* **GIVEN INFORMATION**:
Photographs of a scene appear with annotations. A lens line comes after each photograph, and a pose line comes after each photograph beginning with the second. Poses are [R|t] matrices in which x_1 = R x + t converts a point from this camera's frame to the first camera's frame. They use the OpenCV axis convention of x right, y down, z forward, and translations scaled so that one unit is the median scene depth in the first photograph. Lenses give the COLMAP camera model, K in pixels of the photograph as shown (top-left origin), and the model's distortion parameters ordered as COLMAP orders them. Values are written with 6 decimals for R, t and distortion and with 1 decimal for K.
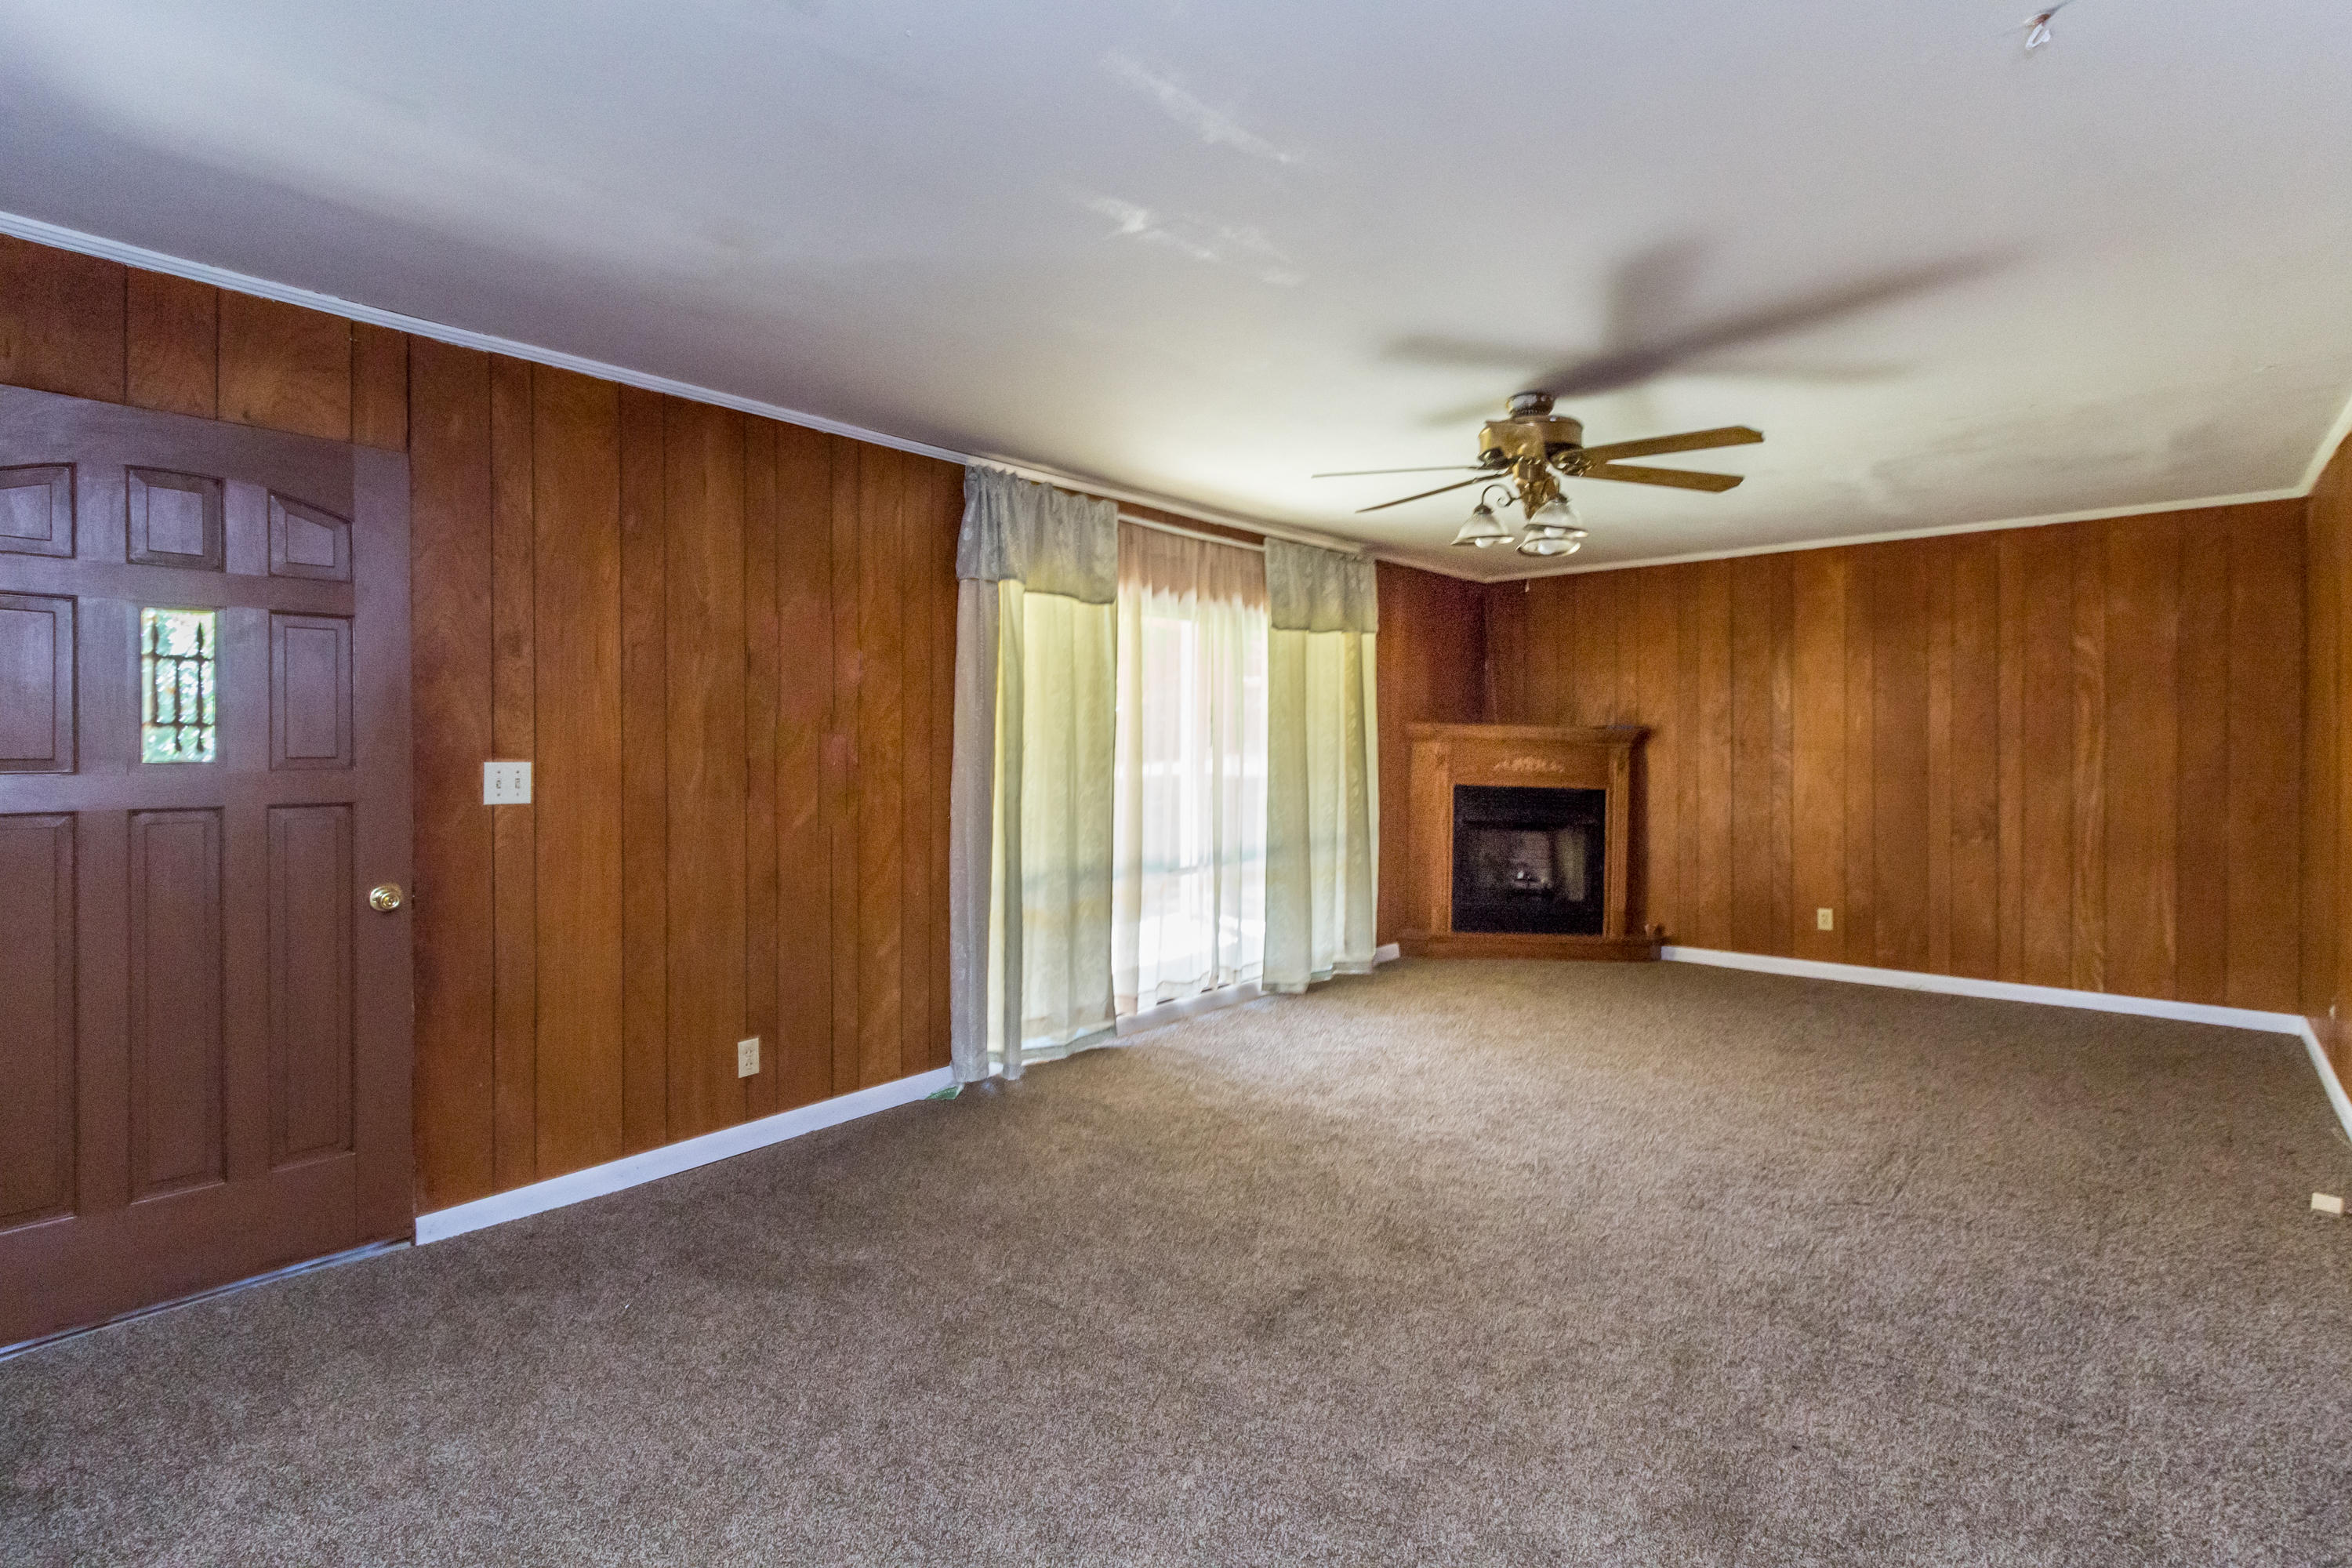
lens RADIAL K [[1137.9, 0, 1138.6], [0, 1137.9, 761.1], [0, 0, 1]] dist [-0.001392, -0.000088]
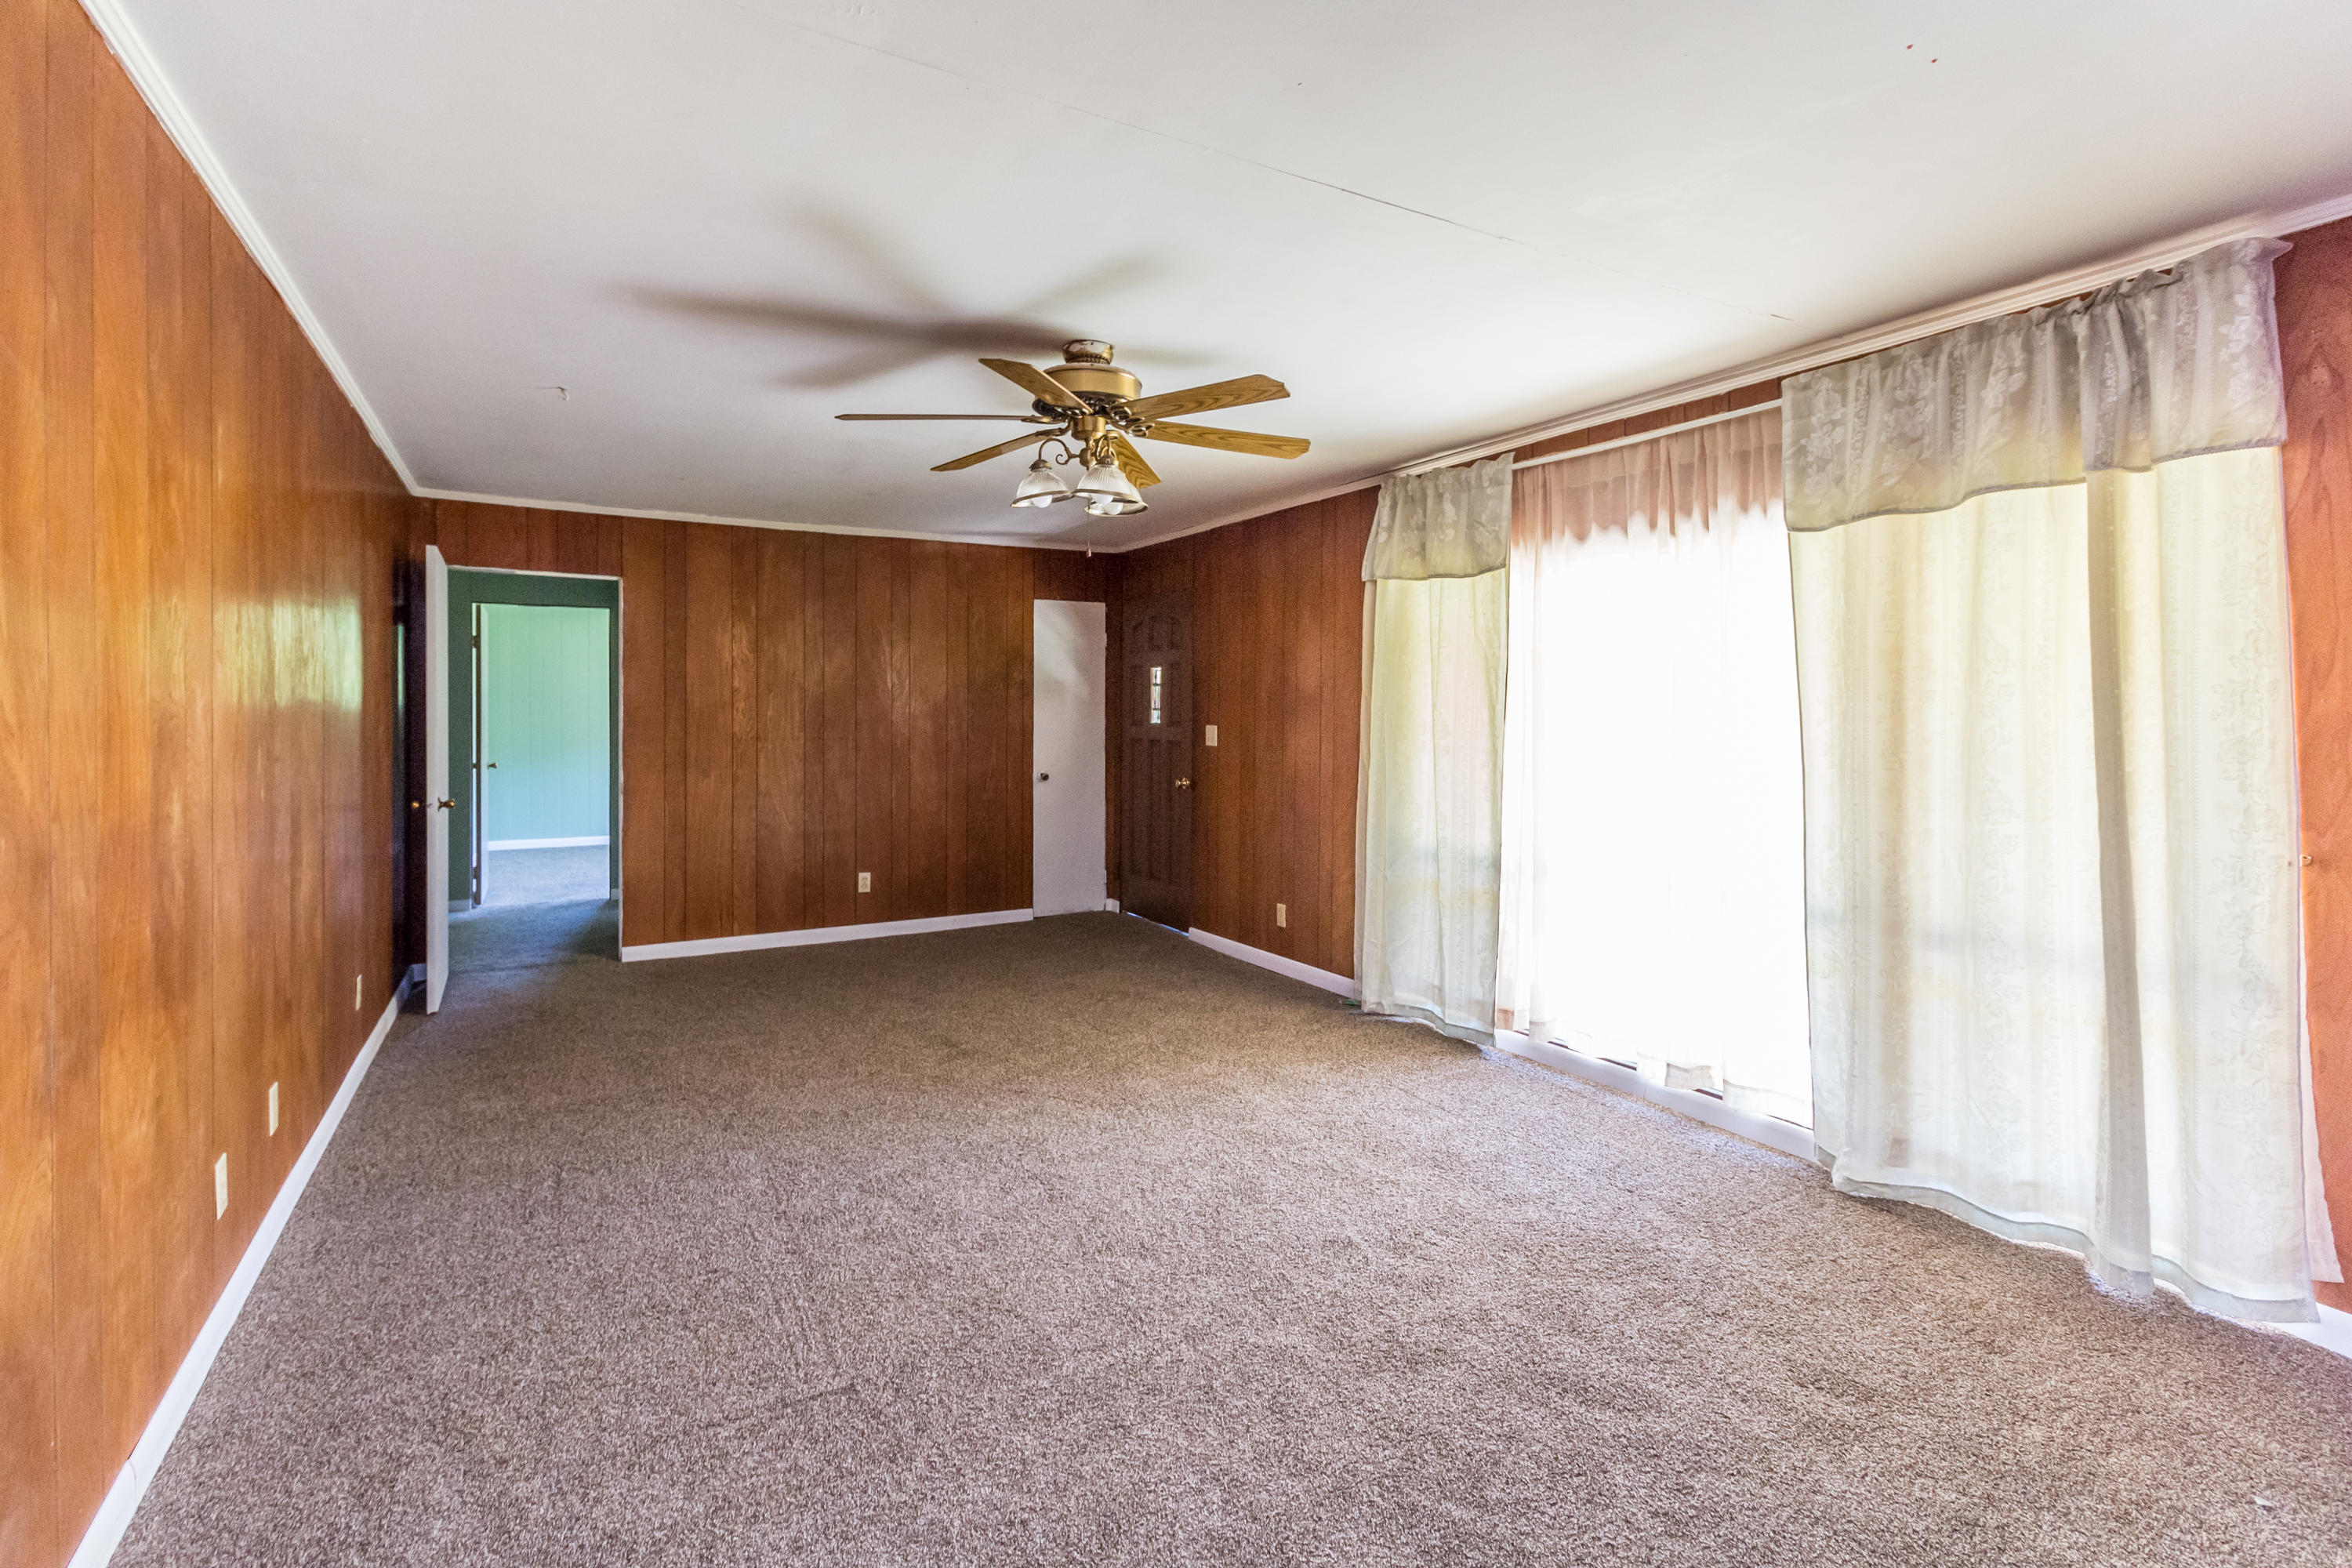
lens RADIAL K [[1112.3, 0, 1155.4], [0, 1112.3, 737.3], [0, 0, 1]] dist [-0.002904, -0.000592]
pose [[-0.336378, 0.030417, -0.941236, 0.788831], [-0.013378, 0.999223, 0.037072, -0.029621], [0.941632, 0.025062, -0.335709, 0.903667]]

* **WHAT THIS TASK INVOLVES**: The full listing, reproduced exactly and without pictures, is the expected output.

* **SOLVED PROBLEM**:
Photographs of a scene appear with annotations. A lens line comes after each photograph, and a pose line comes after each photograph beginning with the second. Poses are [R|t] matrices in which x_1 = R x + t converts a point from this camera's frame to the first camera's frame. They use the OpenCV axis convention of x right, y down, z forward, and translations scaled so that one unit is the median scene depth in the first photograph. Lenses give the COLMAP camera model, K in pixels of the photograph as shown (top-left origin), and the model's distortion parameters ordered as COLMAP orders them. Values are written with 6 decimals for R, t and distortion and with 1 decimal for K.
lens RADIAL K [[1137.9, 0, 1138.6], [0, 1137.9, 761.1], [0, 0, 1]] dist [-0.001392, -0.000088]
lens RADIAL K [[1112.3, 0, 1155.4], [0, 1112.3, 737.3], [0, 0, 1]] dist [-0.002904, -0.000592]
pose [[-0.336378, 0.030417, -0.941236, 0.788831], [-0.013378, 0.999223, 0.037072, -0.029621], [0.941632, 0.025062, -0.335709, 0.903667]]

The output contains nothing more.